Paul awoke to crackling noise: “Harlem Avenue-Oak Park, River Forest, and Forest Park-Harlem Avenue; end of the line.” Except for Paul, the car was empty; the girl was gone. Paul got up, exiting by the front door.

The train moved down the line toward the railway yard. Paul walked along the platform to the exit, stopping briefly to look northward. The low-level, suburban storefronts and office buildings sparkled in the early morning sunshine. Tall oaks, maples, and elms lined the streets, their fallen gold, scarlet, and copper-brown leaves returning to bare branches, rejuvenating to spring green as he watched. A small flock of chattering birds circled overhead, and then settled on a telephone wire. The clouds were white cotton wisps in a broad, bright azure sky, the breeze mild.

Refreshed by the change in atmosphere, Paul smiled, inhaling clean air. Turning toward the exit, he saw the girl from the train, standing next to a young man.

The girl wore a maroon high-school jacket, a short, green, plaid pleated skirt, white woolen knee socks and brown loafers. The boy wore a school sweater covered with athletic letters. They kissed briefly; the girl walked to the exit landing, where she turned, smiled, waved, and then disappeared into the darkness of the stairwell. The young man walked back to a bench, and sat down. Paul seated himself next to the boy. It was his doppelganger; or, rather, it was an image of Paul as he appeared forty years earlier.

Staring at his reflection aged eighteen, Paul thought, I’m dead; but which one of us is the ghost?

A chilly wind blew over the platform, swirling and kicking up scraps of paper: the clear blue sky turned slate-gray; the bright orange sun disappeared behind clouds tinged with poisonous violet. Paul checked his watch; the hands on the analog dial spun crazily. He looked up at the station sign.
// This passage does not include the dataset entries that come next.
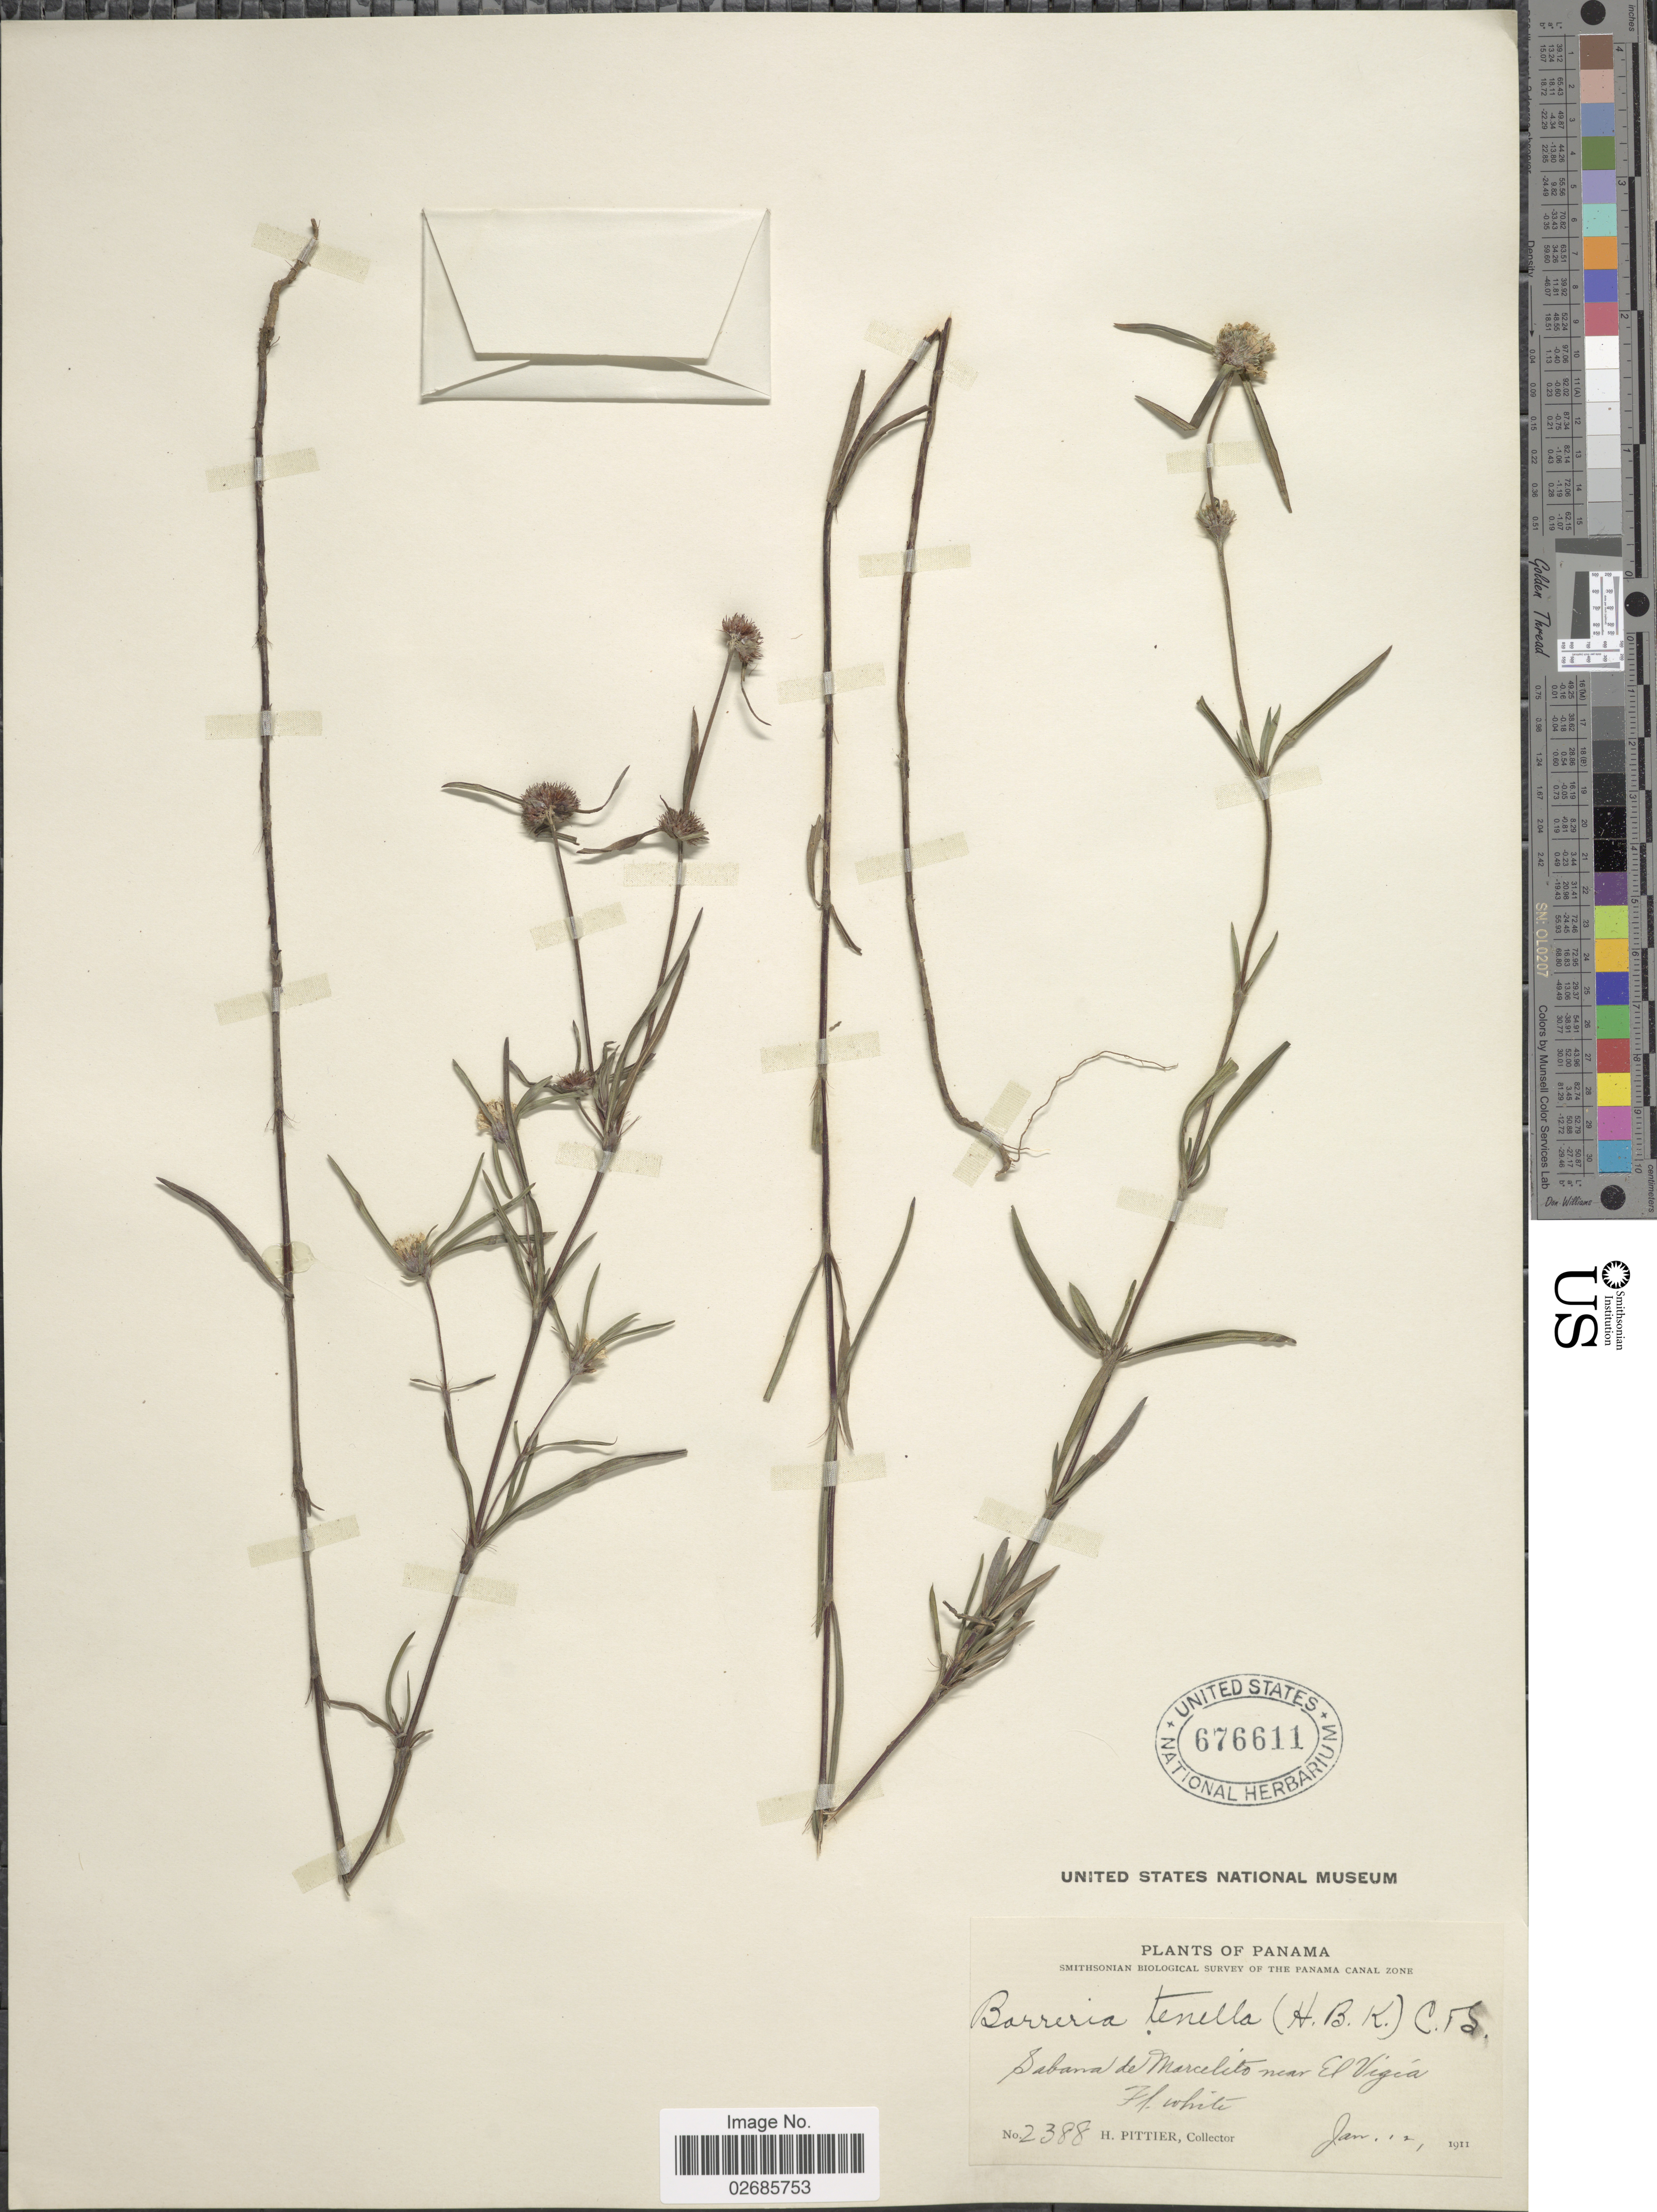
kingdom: Plantae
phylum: Tracheophyta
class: Magnoliopsida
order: Gentianales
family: Rubiaceae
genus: Borreria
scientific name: Borreria suaveolens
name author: G. Mey.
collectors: H. F. Pittier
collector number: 2388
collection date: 1911-01-12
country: Panama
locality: Sabana de Marcelito near Vigia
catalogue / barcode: US 676611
He was back in the Loop, and the time was a quarter to six.

Turning to his left, he saw the fifty-eight year old doppelganger. Smiling wryly, Paul asked, “Do you think the trains are running on time?”

Large snowflakes fell from the ashen sky, drifting over the tracks and platform, enfolding the station in a luminescent, silvery white winding-sheet. The doppelganger sat silent and motionless. They remained together, waiting for the westbound train.